« On veut Baha, on veut Baha ». Oui, c’est le nom du fils aîné de Rafic Hariri que scandaient les partisans du Courant du Futur après l’assassinat de leur chef, l’ancien Premier ministre Rafic Hariri le 14 février 2005. Pourtant, l’Arabie saoudite désigna Saad Hariri (le fils cadet de Rafic Hariri) pour reprendre le flambeau et Fouad Siniora (l’ancien ministre des Finances de Rafic Hariri) pour assurer la « régence ». Baha Hariri était de toute façon plus intéressé à fructifier son argent et par les affaires. Une rumeur dit que la Syrie avait également des éléments embarrassants le concernant et qu’elle les aurait divulgués s’il avait été désigné. 
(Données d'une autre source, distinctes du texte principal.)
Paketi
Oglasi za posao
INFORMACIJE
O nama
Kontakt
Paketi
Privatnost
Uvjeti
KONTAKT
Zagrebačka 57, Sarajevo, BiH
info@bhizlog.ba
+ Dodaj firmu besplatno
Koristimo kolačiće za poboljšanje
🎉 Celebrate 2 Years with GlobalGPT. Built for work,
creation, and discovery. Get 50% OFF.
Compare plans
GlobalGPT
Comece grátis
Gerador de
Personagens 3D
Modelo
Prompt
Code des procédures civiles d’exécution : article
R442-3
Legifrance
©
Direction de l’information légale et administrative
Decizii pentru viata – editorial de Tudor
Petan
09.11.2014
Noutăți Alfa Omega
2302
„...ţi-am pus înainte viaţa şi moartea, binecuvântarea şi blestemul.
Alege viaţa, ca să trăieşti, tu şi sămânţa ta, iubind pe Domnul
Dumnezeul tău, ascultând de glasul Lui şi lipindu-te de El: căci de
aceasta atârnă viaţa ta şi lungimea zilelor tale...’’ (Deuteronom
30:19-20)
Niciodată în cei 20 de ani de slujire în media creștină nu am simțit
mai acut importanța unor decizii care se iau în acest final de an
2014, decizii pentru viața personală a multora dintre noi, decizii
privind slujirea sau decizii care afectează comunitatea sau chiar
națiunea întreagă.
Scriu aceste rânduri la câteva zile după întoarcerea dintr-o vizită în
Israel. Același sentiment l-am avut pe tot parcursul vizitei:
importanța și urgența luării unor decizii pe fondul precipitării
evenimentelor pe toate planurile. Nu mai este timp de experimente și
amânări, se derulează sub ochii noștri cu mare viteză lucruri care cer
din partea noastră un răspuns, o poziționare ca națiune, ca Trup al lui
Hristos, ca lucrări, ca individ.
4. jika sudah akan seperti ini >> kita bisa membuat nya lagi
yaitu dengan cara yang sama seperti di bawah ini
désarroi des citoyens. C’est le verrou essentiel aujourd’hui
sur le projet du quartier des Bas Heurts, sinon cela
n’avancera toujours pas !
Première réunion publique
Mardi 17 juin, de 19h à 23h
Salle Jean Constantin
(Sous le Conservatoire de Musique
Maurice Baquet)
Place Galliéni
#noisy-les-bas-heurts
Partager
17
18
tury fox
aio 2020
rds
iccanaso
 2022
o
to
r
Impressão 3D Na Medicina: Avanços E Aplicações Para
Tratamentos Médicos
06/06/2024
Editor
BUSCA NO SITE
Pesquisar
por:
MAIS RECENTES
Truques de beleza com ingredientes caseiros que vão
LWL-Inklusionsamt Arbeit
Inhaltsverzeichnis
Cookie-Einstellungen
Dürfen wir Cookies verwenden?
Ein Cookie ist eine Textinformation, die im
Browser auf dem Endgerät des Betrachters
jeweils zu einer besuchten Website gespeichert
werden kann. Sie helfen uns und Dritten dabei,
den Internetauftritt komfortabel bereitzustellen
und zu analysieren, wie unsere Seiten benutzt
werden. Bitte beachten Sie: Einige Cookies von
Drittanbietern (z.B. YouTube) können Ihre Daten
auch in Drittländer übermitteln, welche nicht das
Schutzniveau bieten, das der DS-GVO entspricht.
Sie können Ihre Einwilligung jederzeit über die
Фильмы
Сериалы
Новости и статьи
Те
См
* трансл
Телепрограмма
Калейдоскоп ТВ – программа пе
C’est d’ailleurs Fouad Siniora qui fut Premier ministre de 2005 à 2009. Saad Hariri lui succéda au poste de Premier ministre de 2009 à 2011 et le retrouva de 2016 à 2020 après un intermède de l’allié Tammam Salam, également désigné par l’Arabie saoudite, de 2014 à 2016. Fouad Siniora est toujours le chef du Courant du Futur même si Saad Hariri en est le leader. 

Jusqu’à la mort du roi Abdallah en 2015, Baha Hariri se montra donc discret sur la scène politique libanaise. Avec l’ascension au trône du roi Salmane (en janvier 2015), la nomination de son fils Mohammed ben Salmane comme prince héritier (en juin 2017) et l’arrestation en Arabie saoudite de Saad Hariri alors Premier ministre libanais en exercice (en novembre 2017), Baha Hariri se montre de moins en moins discret sur la scène politique libanaise. 

Ainsi, Baha Hariri, farouche opposant au Hezbollah et au Courant patriotique libre (CPL), était opposé à l’élection du général Michel Aoun – le fondateur du CPL – à la Présidence de la République (en octobre 2016) et à la loi électorale proportionnelle (car celle-ci a permis l’élection de députés sunnites traditionnellement opposés aux Hariri et a fait perdre au Courant du Futur la plupart de ses députés chrétiens), a soutenu le récent mouvement de révolte (celui dit du 17 octobre 2019) et a appelé même à la chute du gouvernement dirigé par son frère Saad Hariri. 

Alors que son frère Saad avait été arrêté par Mohammed ben Salmane, Baha Hariri s’était proposé pour reprendre le flambeau. Il s’était alors fait rembarrer par Nouhad Machnouk alors ministre de l’Intérieur et membre du Courant du Futur. Ce dernier lui avait assené : « les sunnites du Liban ne sont pas un troupeau ». Saad Hariri avait finalement été libéré grâce aux interventions du président libanais Michel Aoun et du président français Emmanuel Macron et avait pu reprendre son poste de Premier ministre du Liban.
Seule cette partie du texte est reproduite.